Download Flexible Learning in an Information Society Book in PDF, Epub and Kindle

"This book uses a flexible learning framework to explain the best ways of creating a meaningful learning environment. This framework consists of eight factors - institutional, management, technological, pedagogical, ethical, interface design, resource support, and evaluation;a systematic understanding of these factors creates successful flexible learning environments"--Provided by publisher.

Libr ries

Libr ries
Author: Cushla Kapitzke,Bertram C. Bruce
Publsiher: Routledge
Total Pages: 358
Release: 2013-02-01
Genre: Education
ISBN: 9781135602369

Download Libr ries Book in PDF, Epub and Kindle

This volume is the first to examine the social, cultural, and political implications of the shift from the traditional forms and functions of print-based libraries to the delivery of online information in educational contexts. Libr@ries are conceptualized as physical places, virtual spaces, communities of literate practice, and discourses of information work. Despite the centrality of libraries in literacy and learning, the study of libraries has remained isolated within the disciplinary boundaries of information and library science since its inception in the early twentieth century. The aim of this book is to problematize and thereby mainstream this field of intellectual endeavor and inquiry. Collectively the contributors interrogate the presuppositions of current library practice, seek to understand how library as place and library as space blend together in ways that may be both contradictory and complementary, and envision new modes of information access and new multimodal literacies enabled by online environments.
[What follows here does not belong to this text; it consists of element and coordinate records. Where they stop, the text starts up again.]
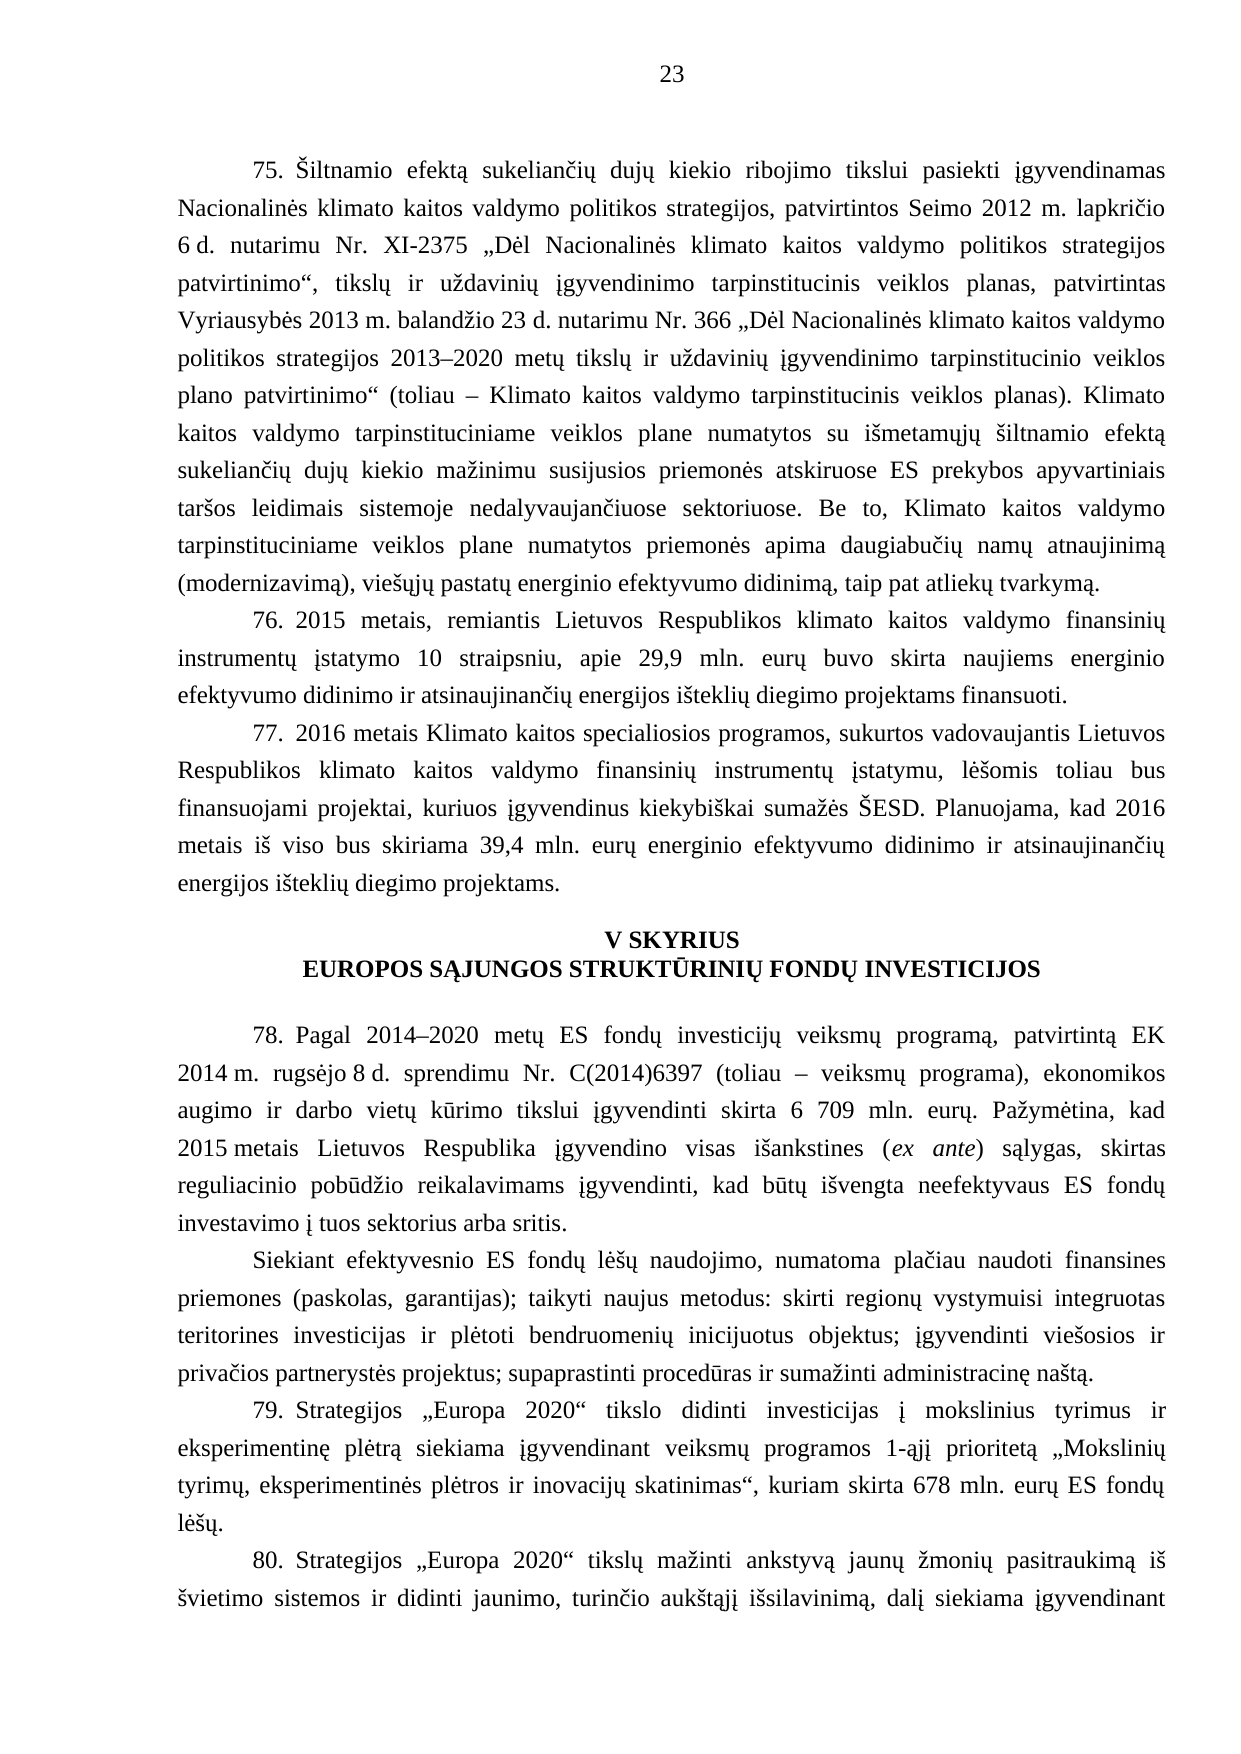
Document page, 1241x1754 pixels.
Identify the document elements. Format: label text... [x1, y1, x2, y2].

text 75. Šiltnamio efektą sukeliančių dujų kiekio ribojimo tikslui pasiekti įgyvendinamas Nacionalinės klimato kaitos valdymo politikos strategijos, patvirtintos Seimo 2012 m. lapkričio 6 d. nutarimu Nr. XI-2375 „Dėl Nacionalinės klimato kaitos valdymo politikos strategijos patvirtinimo“, tikslų ir uždavinių įgyvendinimo tarpinstitucinis veiklos planas, patvirtintas Vyriausybės 2013 m. balandžio 23 d. nutarimu Nr. 366 „Dėl Nacionalinės klimato kaitos valdymo politikos strategijos 2013–2020 metų tikslų ir uždavinių įgyvendinimo tarpinstitucinio veiklos plano patvirtinimo“ (toliau – Klimato kaitos valdymo tarpinstitucinis veiklos planas). Klimato kaitos valdymo tarpinstituciniame veiklos plane numatytos su išmetamųjų šiltnamio efektą sukeliančių dujų kiekio mažinimu susijusios priemonės atskiruose ES prekybos apyvartiniais taršos leidimais sistemoje nedalyvaujančiuose sektoriuose. Be to, Klimato kaitos valdymo tarpinstituciniame veiklos plane numatytos priemonės apima daugiabučių namų atnaujinimą (modernizavimą), viešųjų pastatų energinio efektyvumo didinimą, taip pat atliekų tvarkymą. [177, 147, 1166, 597]
text 77. 2016 metais Klimato kaitos specialiosios programos, sukurtos vadovaujantis Lietuvos Respublikos klimato kaitos valdymo finansinių instrumentų įstatymu, lėšomis toliau bus finansuojami projektai, kuriuos įgyvendinus kiekybiškai sumažės ŠESD. Planuojama, kad 2016 metais iš viso bus skiriama 39,4 mln. eurų energinio efektyvumo didinimo ir atsinaujinančių energijos išteklių diegimo projektams. [177, 709, 1166, 897]
text V SKYRIUS [177, 926, 1166, 954]
text 79. Strategijos „Europa 2020“ tikslo didinti investicijas į mokslinius tyrimus ir eksperimentinę plėtrą siekiama įgyvendinant veiksmų programos 1-ąjį prioritetą „Mokslinių tyrimų, eksperimentinės plėtros ir inovacijų skatinimas“, kuriam skirta 678 mln. eurų ES fondų lėšų. [177, 1387, 1166, 1537]
text EUROPOS SĄJUNGOS struktūrinių fondų INVESTICIJOS [177, 954, 1166, 983]
text 78. Pagal 2014–2020 metų ES fondų investicijų veiksmų programą, patvirtintą EK 2014 m. rugsėjo 8 d. sprendimu Nr. C(2014)6397 (toliau – veiksmų programa), ekonomikos augimo ir darbo vietų kūrimo tikslui įgyvendinti skirta 6 709 mln. eurų. Pažymėtina, kad 2015 metais Lietuvos Respublika įgyvendino visas išankstines (ex ante) sąlygas, skirtas reguliacinio pobūdžio reikalavimams įgyvendinti, kad būtų išvengta neefektyvaus ES fondų investavimo į tuos sektorius arba sritis. [177, 1012, 1166, 1237]
text Siekiant efektyvesnio ES fondų lėšų naudojimo, numatoma plačiau naudoti finansines priemones (paskolas, garantijas); taikyti naujus metodus: skirti regionų vystymuisi integruotas teritorines investicijas ir plėtoti bendruomenių inicijuotus objektus; įgyvendinti viešosios ir privačios partnerystės projektus; supaprastinti procedūras ir sumažinti administracinę naštą. [177, 1237, 1166, 1387]
text 76. 2015 metais, remiantis Lietuvos Respublikos klimato kaitos valdymo finansinių instrumentų įstatymo 10 straipsniu, apie 29,9 mln. eurų buvo skirta naujiems energinio efektyvumo didinimo ir atsinaujinančių energijos išteklių diegimo projektams finansuoti. [177, 597, 1166, 709]
text 80. Strategijos „Europa 2020“ tikslų mažinti ankstyvą jaunų žmonių pasitraukimą iš švietimo sistemos ir didinti jaunimo, turinčio aukštąjį išsilavinimą, dalį siekiama įgyvendinant [177, 1537, 1166, 1612]
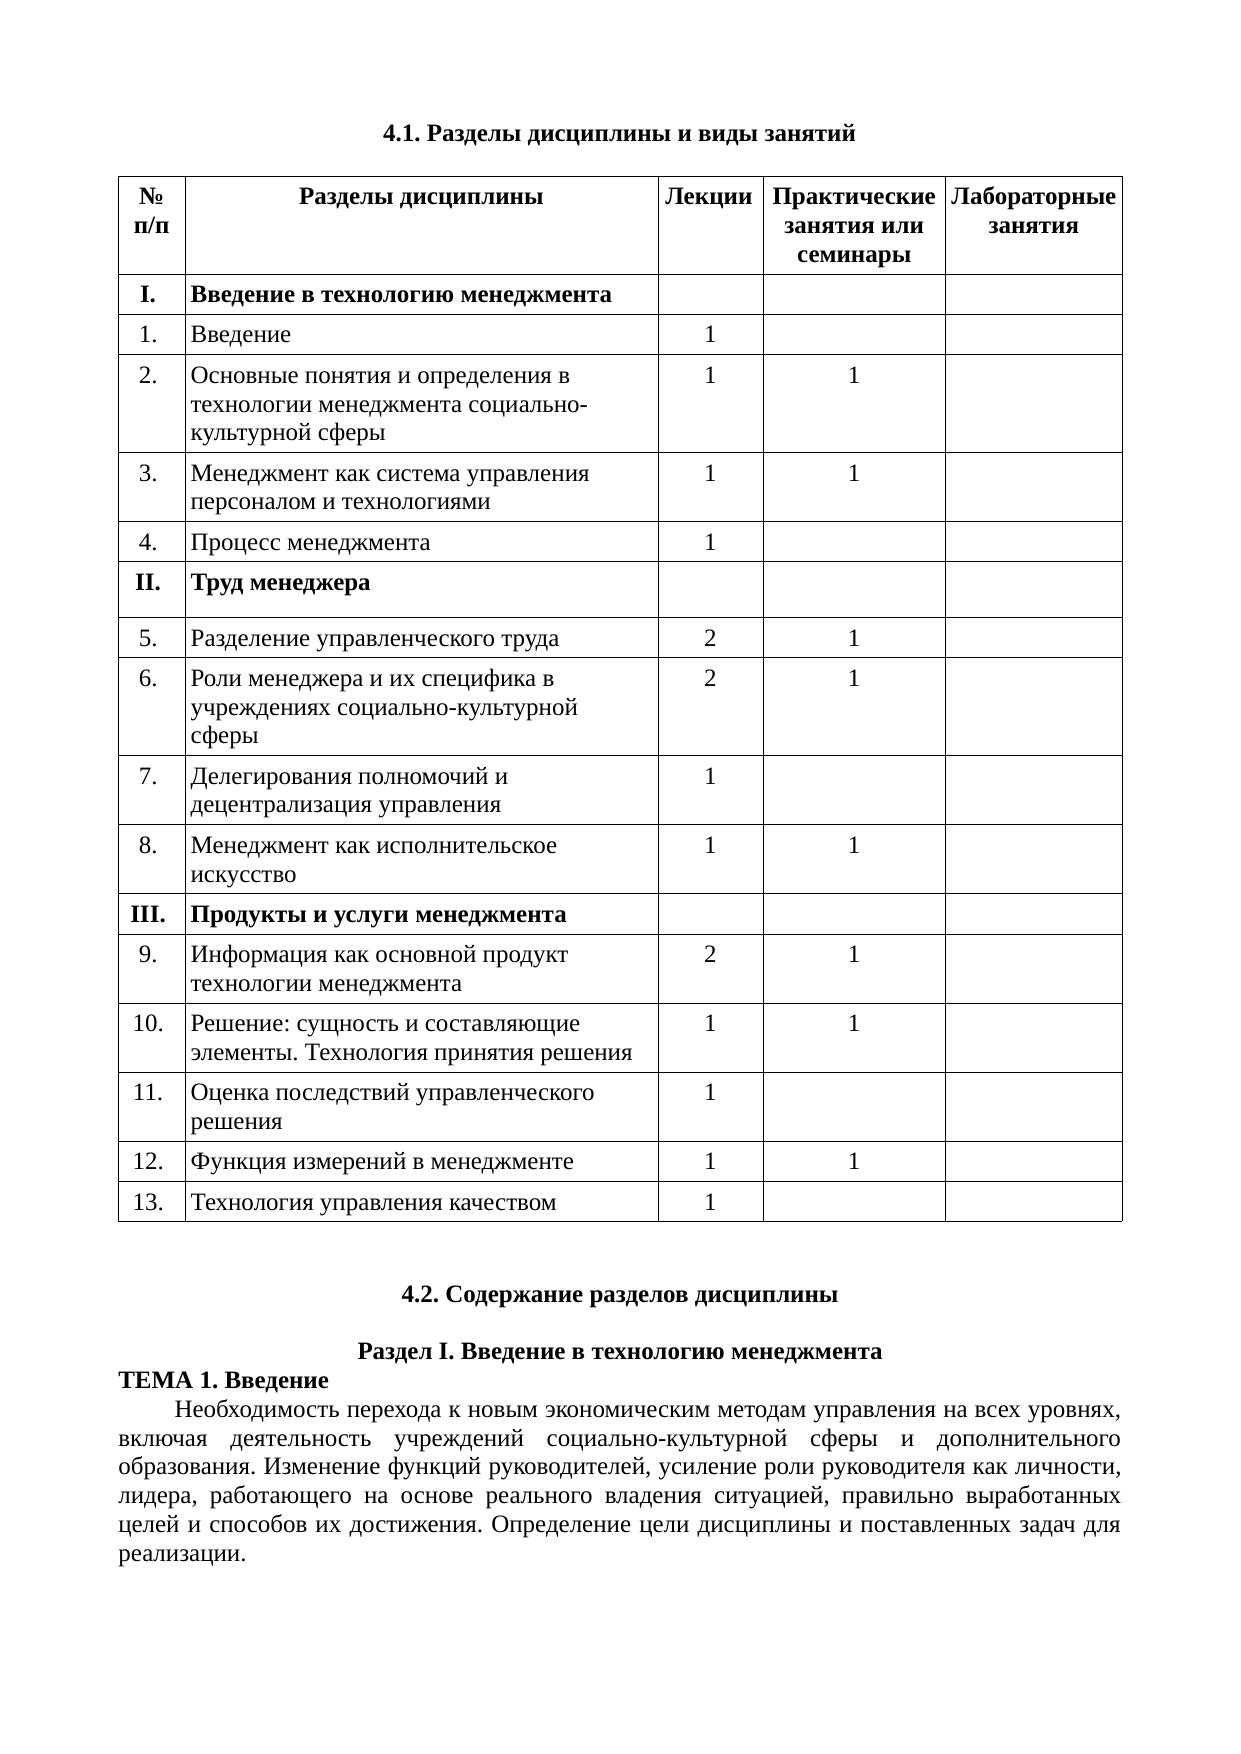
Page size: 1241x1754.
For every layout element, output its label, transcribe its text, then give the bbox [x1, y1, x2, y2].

table_cell II. [119, 562, 185, 617]
table_cell 1 [764, 453, 945, 521]
table_cell 1 [659, 453, 763, 521]
table_cell [764, 562, 945, 617]
table_cell 1 [764, 355, 945, 452]
table_cell [946, 756, 1122, 824]
table_cell [946, 618, 1122, 657]
table_header Лабораторные занятия [946, 177, 1122, 273]
table_cell 2 [659, 935, 763, 1002]
table_cell 10. [119, 1004, 185, 1072]
table_cell [764, 756, 945, 824]
table_cell [764, 1182, 945, 1221]
table_cell III. [119, 894, 185, 933]
table_cell [946, 1182, 1122, 1221]
table_cell 3. [119, 453, 185, 521]
table_cell 1 [659, 522, 763, 561]
table_cell [946, 1073, 1122, 1141]
table_cell [659, 275, 763, 314]
table_cell [946, 453, 1122, 521]
table_cell Делегирования полномочий и децентрализация управления [186, 756, 658, 824]
table_cell 1 [659, 756, 763, 824]
table_cell [946, 1004, 1122, 1072]
table_cell Процесс менеджмента [186, 522, 658, 561]
table_cell [946, 658, 1122, 755]
table_cell 1 [659, 355, 763, 452]
table_cell Введение [186, 315, 658, 354]
table_cell [946, 355, 1122, 452]
table_cell 2 [659, 618, 763, 657]
table_cell [764, 275, 945, 314]
table_cell Труд менеджера [186, 562, 658, 617]
table_cell 1 [764, 618, 945, 657]
table_cell 9. [119, 935, 185, 1002]
table_cell [659, 562, 763, 617]
table_cell 7. [119, 756, 185, 824]
table_cell 1 [764, 658, 945, 755]
table_header № п/п [119, 177, 185, 273]
table_cell Решение: сущность и составляющие элементы. Технология принятия решения [186, 1004, 658, 1072]
table_cell 8. [119, 825, 185, 893]
table_cell 12. [119, 1142, 185, 1181]
table_cell Разделение управленческого труда [186, 618, 658, 657]
table_header Лекции [659, 177, 763, 273]
table_cell [946, 522, 1122, 561]
table_cell [764, 894, 945, 933]
table_cell Информация как основной продукт технологии менеджмента [186, 935, 658, 1002]
table_cell [764, 315, 945, 354]
table_cell 1 [659, 1142, 763, 1181]
table_cell Технология управления качеством [186, 1182, 658, 1221]
list 4.1. Разделы дисциплины и виды занятий [117, 118, 1122, 147]
table_cell Менеджмент как исполнительское искусство [186, 825, 658, 893]
table_cell Введение в технологию менеджмента [186, 275, 658, 314]
text Раздел I. Введение в технологию менеджмента [118, 1336, 1122, 1365]
table_cell 4. [119, 522, 185, 561]
table_cell [764, 522, 945, 561]
table_cell 1 [659, 825, 763, 893]
table_cell Функция измерений в менеджменте [186, 1142, 658, 1181]
table_cell 1 [659, 1073, 763, 1141]
table_cell 2 [659, 658, 763, 755]
table_cell 11. [119, 1073, 185, 1141]
text 4.2. Содержание разделов дисциплины [118, 1279, 1122, 1308]
table_header Разделы дисциплины [186, 177, 658, 273]
table_cell 5. [119, 618, 185, 657]
table_cell 1 [659, 1004, 763, 1072]
table_cell Основные понятия и определения в технологии менеджмента социально-культурной сферы [186, 355, 658, 452]
table_cell [946, 562, 1122, 617]
table_cell [946, 315, 1122, 354]
table_cell [946, 825, 1122, 893]
table_cell 1 [764, 1004, 945, 1072]
table_cell 1 [764, 935, 945, 1002]
table_cell [946, 894, 1122, 933]
text Необходимость перехода к новым экономическим методам управления на всех уровнях, включая деятельность учреждений социально-культурной сферы и дополнительного образования. Изменение функций руководителей, усиление роли руководителя как личности, лидера, работающего на основе реального владения ситуацией, правильно выработанных целей и способов их достижения. Определение цели дисциплины и поставленных задач для реализации. [118, 1394, 1122, 1566]
table_header Практические занятия или семинары [764, 177, 945, 273]
table_cell Менеджмент как система управления персоналом и технологиями [186, 453, 658, 521]
text ТЕМА 1. Введение [118, 1365, 1122, 1394]
table_cell [764, 1073, 945, 1141]
table_cell 1. [119, 315, 185, 354]
table_cell 1 [764, 825, 945, 893]
table_cell 1 [764, 1142, 945, 1181]
table_cell [659, 894, 763, 933]
table_cell Роли менеджера и их специфика в учреждениях социально-культурной сферы [186, 658, 658, 755]
table_cell Оценка последствий управленческого решения [186, 1073, 658, 1141]
table_cell [946, 275, 1122, 314]
table_cell 1 [659, 315, 763, 354]
table_cell Продукты и услуги менеджмента [186, 894, 658, 933]
table_cell I. [119, 275, 185, 314]
table_cell 2. [119, 355, 185, 452]
table_cell 1 [659, 1182, 763, 1221]
table_cell 6. [119, 658, 185, 755]
table_cell [946, 1142, 1122, 1181]
table_cell 13. [119, 1182, 185, 1221]
table_cell [946, 935, 1122, 1002]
Libr@ries: Changing Information Space and Practice is intended for advanced undergraduate and graduate students, researchers, and educators in the fields of literacy and multiliteracies education, communication technologies in education, library sciences, information and communication studies, media and cultural studies, and the sociology of computer-mediated space.

Language and Power The Implications of Language for Peace and Development

Language and Power  The Implications of Language for Peace and Development
Author: Birgit Brock-Utne,Gunnar Garbo
Publsiher: African Books Collective
Total Pages: 348
Release: 2009-09-15
Genre: Language Arts & Disciplines
ISBN: 9789987081462

Download Language and Power The Implications of Language for Peace and Development Book in PDF, Epub and Kindle

Language is a tool used to express thoughts, to hide thoughts or to hide lack of thoughts. It is often a means of domination. The question is who has the power to define the world around us. This book demonstrates how language is being manipulated to form the minds of listeners or readers. Innocent words may be used to conceal a reality which people would have reacted to had the phenomena been described in a straightforward manner. The nice and innocent concept "cost sharing", which leads our thoughts to communal sharing and solidarity, may actually imply privatization. The false belief that the best way to learn a foreign language is to have it as a language of instruction actually becomes a strategy for stupidification of African pupils. In this book 33 independent experts from 16 countries in the North and the South show how language may be used to legitimize war-making, promote Northern interests in the field of development and retain colonial speech as languages of instruction, languages of the courts and in politics. The book has been edited by two Norwegians: Birgit Brock-Utne is a professor at the University of Oslo and a consultant in education and development. From 1987 until 1992 she was a professor at the University of Dar es Salaam. Gunnar Garbo, author and journalist and former member of the Norwegian Parliament, was the Norwegian Ambassador to Tanzania from 1987 to 1992.